As such, it makes sense that the chemicals involved in emotional bonding would be aroused by kissing. This is exactly what the research has found (Esch & Stefano, 2005; Light et al., 2005; Macdonald & Macdonald, 2010). Kissing a romantic partner has been shown to release natural opiods and neurohormones in the brain. The most important of these is oxytocin, which is elicited when kissing, and helps create feelings of affection, love and commitment. What does it mean that kissing your long term partner creates a surge of oxytocin in your brain? It means that you’ll want to kiss more often and that you’ll enjoy it more when you do (Wlodarski & Dunbar, 2013). This effect is so strong that the frequency of kissing between long term partners statistically predicts their relationship quality, while even the frequency of sex between them does not have this predictive power (Wlodarski & Dunbar, 2013). Isn’t that fascinating? How often a long term couple kisses is more strongly related to their romantic wellbeing than how often they have even deeper forms of physical intimacy like sex.

It’s interesting to note that the meaning and chemistry of kisses varies depending on the type of partner you are. If you’re someone who desires short term relationships and flings, then the chemistry of kisses at the initial stages of a relationship will affect your brain more strongly. You’ll be more likely to be swayed one way or the other by the chemistry you encounter during a first kiss, and less so by the later “maintenance” kisses. On the other hand, if you’re someone who desires long term relationships and commitment, then the chemistry of kisses at the later stages of a relationship will affect your brain more strongly. You’ll be less likely to be swayed by the first kiss, and the effect of oxytocin from the maintenance kisses will have a stronger effect on you (Wlodarski & Dunbar, 2013). 
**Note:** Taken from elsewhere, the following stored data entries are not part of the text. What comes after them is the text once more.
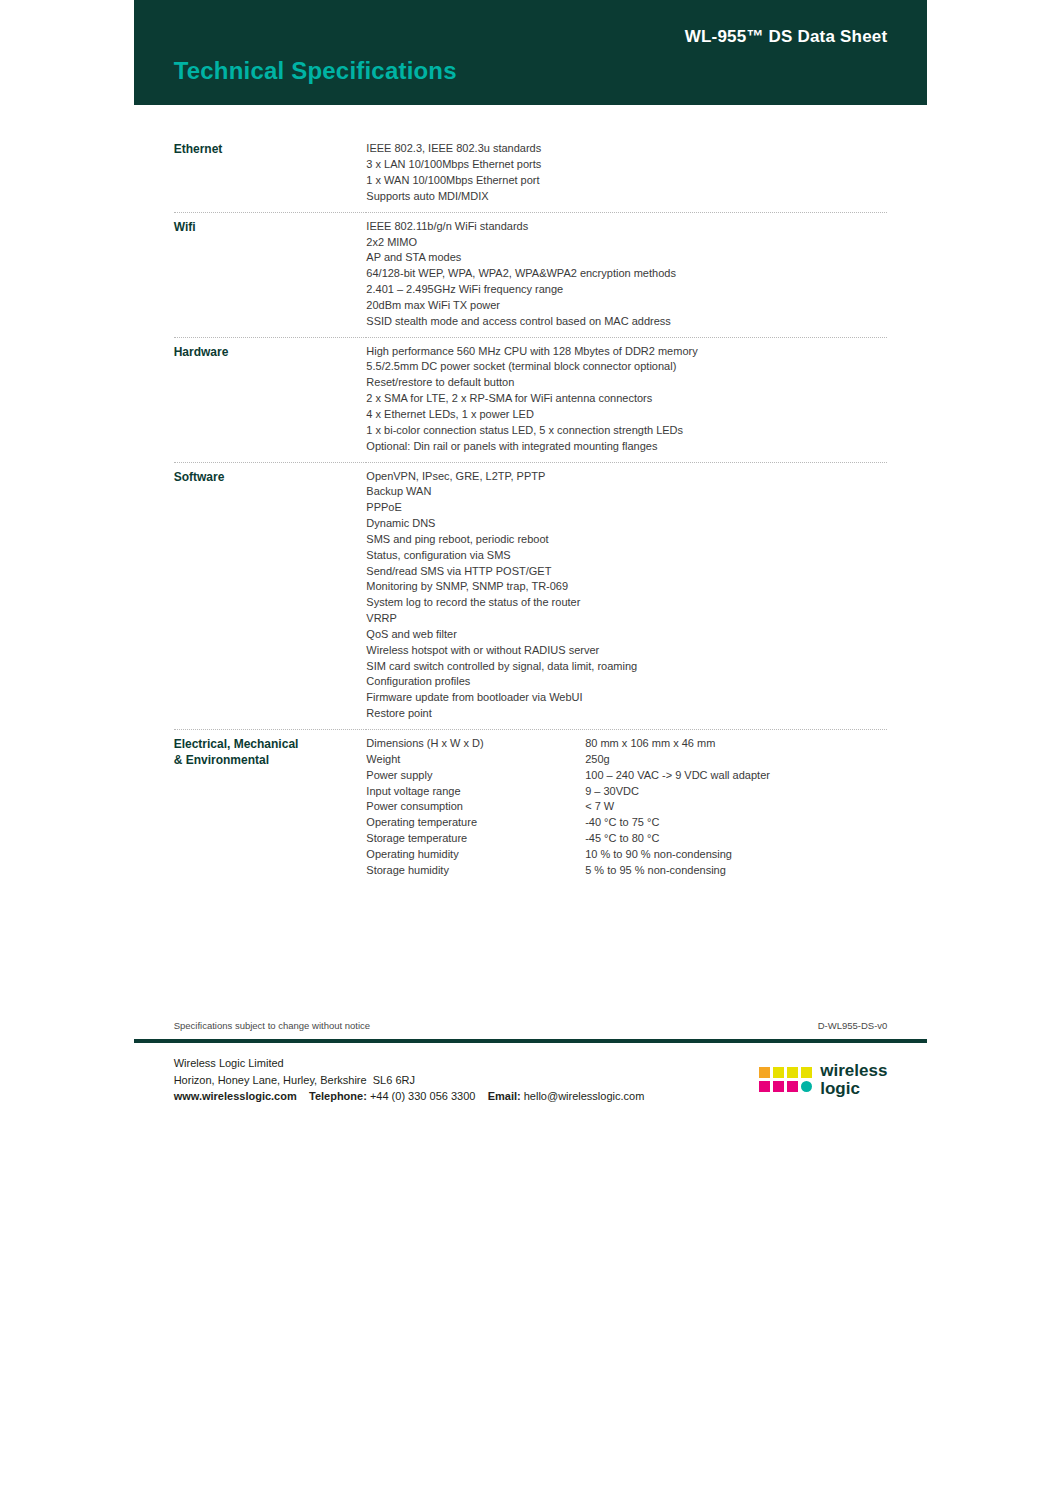WL-955™ DS Data Sheet
Technical Specifications
| Ethernet | IEEE 802.3, IEEE 802.3u standards 3 x LAN 10/100Mbps Ethernet ports 1 x WAN 10/100Mbps Ethernet port Supports auto MDI/MDIX |
| Wifi | IEEE 802.11b/g/n WiFi standards 2x2 MIMO AP and STA modes 64/128-bit WEP, WPA, WPA2, WPA&WPA2 encryption methods 2.401 – 2.495GHz WiFi frequency range 20dBm max WiFi TX power SSID stealth mode and access control based on MAC address |
| Hardware | High performance 560 MHz CPU with 128 Mbytes of DDR2 memory 5.5/2.5mm DC power socket (terminal block connector optional) Reset/restore to default button 2 x SMA for LTE, 2 x RP-SMA for WiFi antenna connectors 4 x Ethernet LEDs, 1 x power LED 1 x bi-color connection status LED, 5 x connection strength LEDs Optional: Din rail or panels with integrated mounting flanges |
| Software | OpenVPN, IPsec, GRE, L2TP, PPTP Backup WAN PPPoE Dynamic DNS SMS and ping reboot, periodic reboot Status, configuration via SMS Send/read SMS via HTTP POST/GET Monitoring by SNMP, SNMP trap, TR-069 System log to record the status of the router VRRP QoS and web filter Wireless hotspot with or without RADIUS server SIM card switch controlled by signal, data limit, roaming Configuration profiles Firmware update from bootloader via WebUI Restore point |
| Electrical, Mechanical & Environmental | / Dimensions (H x W x D) / 80 mm x 106 mm x 46 mm / / Weight / 250g / / Power supply / 100 – 240 VAC -> 9 VDC wall adapter / / Input voltage range / 9 – 30VDC / / Power consumption / < 7 W / / Operating temperature / -40 °C to 75 °C / / Storage temperature / -45 °C to 80 °C / / Operating humidity / 10 % to 90 % non-condensing / / Storage humidity / 5 % to 95 % non-condensing / |
Specifications subject to change without notice
D-WL955-DS-v0
Wireless Logic Limited
Horizon, Honey Lane, Hurley, Berkshire SL6 6RJ
www.wirelesslogic.com Telephone: +44 (0) 330 056 3300 Email: hello@wirelesslogic.com
wireless logic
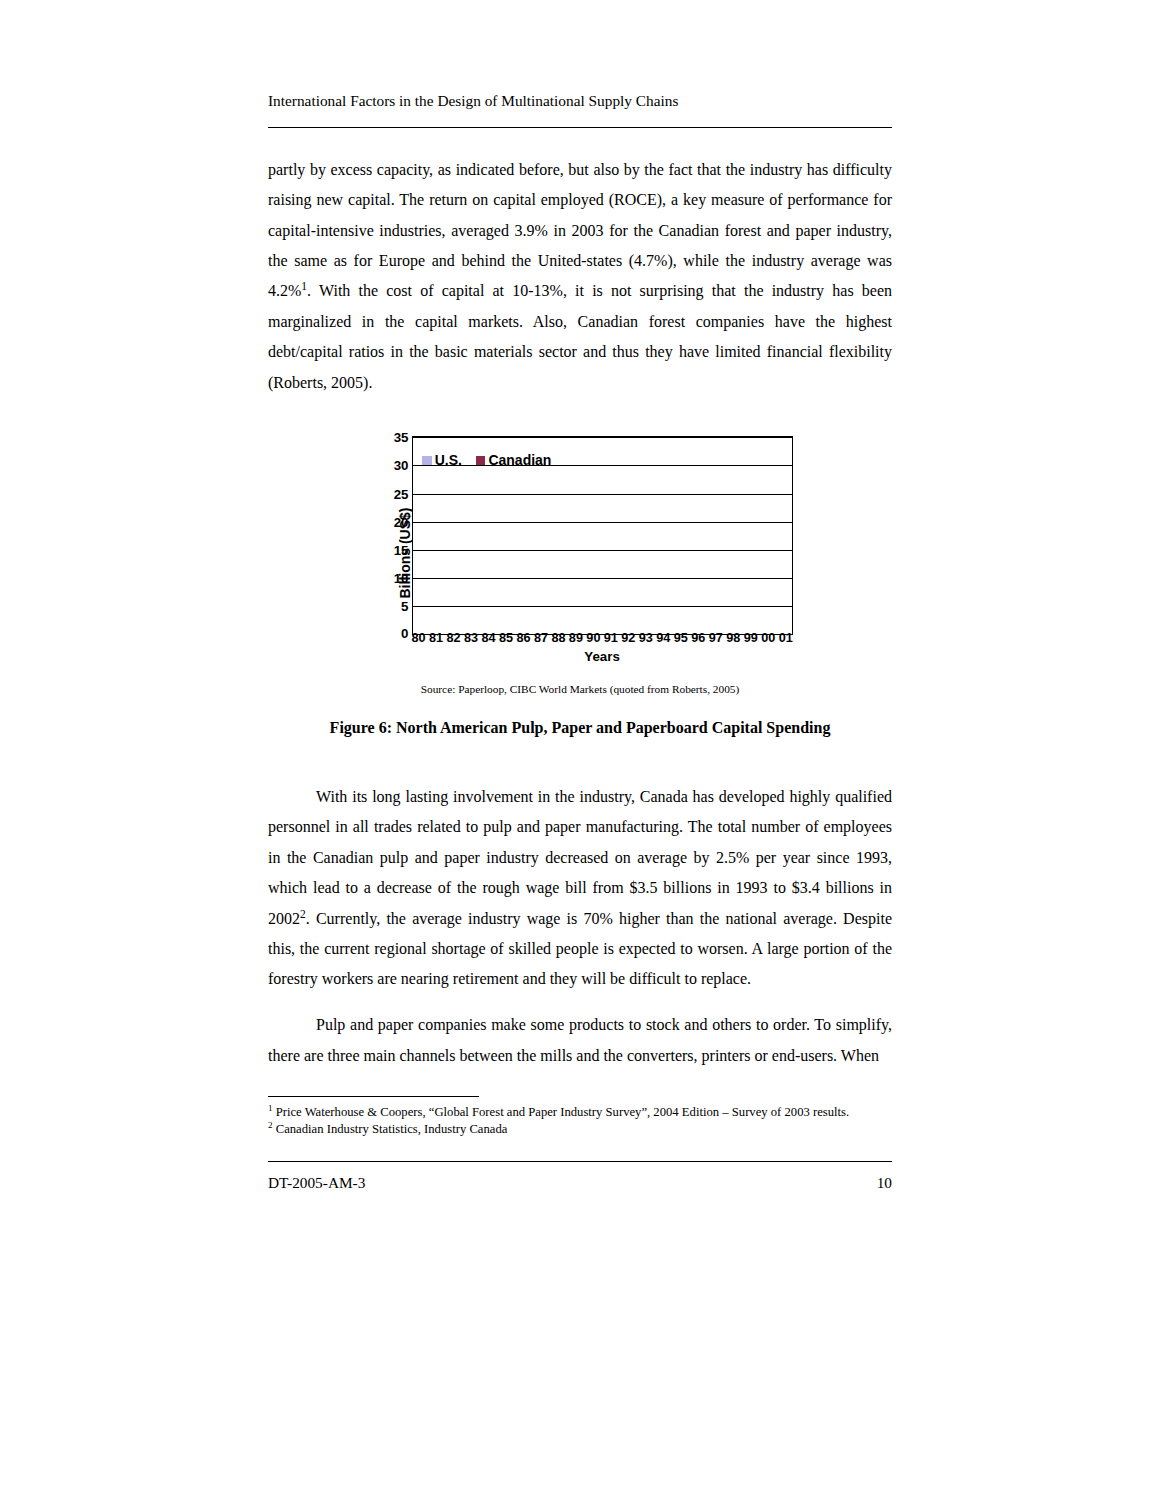International Factors in the Design of Multinational Supply Chains
partly by excess capacity, as indicated before, but also by the fact that the industry has difficulty raising new capital. The return on capital employed (ROCE), a key measure of performance for capital-intensive industries, averaged 3.9% in 2003 for the Canadian forest and paper industry, the same as for Europe and behind the United-states (4.7%), while the industry average was 4.2%1. With the cost of capital at 10-13%, it is not surprising that the industry has been marginalized in the capital markets. Also, Canadian forest companies have the highest debt/capital ratios in the basic materials sector and thus they have limited financial flexibility (Roberts, 2005).
Billions (US$)
U.S. Canadian
35
30
25
20
15
10
5
0
80818283848586878889909192939495969798990001
Years
Source: Paperloop, CIBC World Markets (quoted from Roberts, 2005)
Figure 6: North American Pulp, Paper and Paperboard Capital Spending
With its long lasting involvement in the industry, Canada has developed highly qualified personnel in all trades related to pulp and paper manufacturing. The total number of employees in the Canadian pulp and paper industry decreased on average by 2.5% per year since 1993, which lead to a decrease of the rough wage bill from $3.5 billions in 1993 to $3.4 billions in 20022. Currently, the average industry wage is 70% higher than the national average. Despite this, the current regional shortage of skilled people is expected to worsen. A large portion of the forestry workers are nearing retirement and they will be difficult to replace.
Pulp and paper companies make some products to stock and others to order. To simplify, there are three main channels between the mills and the converters, printers or end-users. When
1 Price Waterhouse & Coopers, “Global Forest and Paper Industry Survey”, 2004 Edition – Survey of 2003 results.
2 Canadian Industry Statistics, Industry Canada
DT-2005-AM-3 10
With all this said, maybe it’s time to go kiss your partner.



Esch, T., & Stefano, G. B. (2005). The neurobiology of love. Neuroendocrinology Letters, 26, 175–192.

Kirshenbaum, S. (2011). The science of kissing: What our lips are telling us. New York: Grand Central Publishing.

Light, K. C., Grewen, K. M., & Amico, J. A. (2005). More frequent partner hugs and higher oxytocin levels are linked to lower blood pressure and heart rate in premenopausal women. Biological Psychology, 69, 5–21.

Macdonald, K., & Macdonald, T. M. (2010). The peptide that binds: A systematic review of oxytocin and its prosocial effects in humans. Harvard Review of Psychiatry, 18, 1–21.

Parkinson, R. B. (1999). The tale of Sinuhe and other ancient Egyptian poems, 1940-1640 BC. New York: Oxford University Press.

Thorne, F., Neave, N., Scholey, A., Moss, M., & Fink, B. (2002). Effects of putative male pheromones on female ratings of male attractiveness: Influence of oral contraceptives and the menstrual cycle. Neuroendocrinology Letters, 23, 291–297.

Thornhill, R., & Gangestad, S. W. (1999). The scent of symmetry: A human sex pheromone that signals fitness? Evolution and Human Behavior, 20, 175–201.

Thornhill, R., Gangestad, S. W., Miller, R. D., Scheyd, G. J., McCollough, J. K., & Franklin, M. (2003). Major histocompatibility complex genes, symmetry, and body scent attractiveness in men and women. Behavioral Ecology, 14, 668–678.

Wlodarski, R., Dunbar, R.I.M. Examining the Possible Functions of Kissing in Romantic Relationships. Arch Sex Behav 42, 1415–1423 (2013).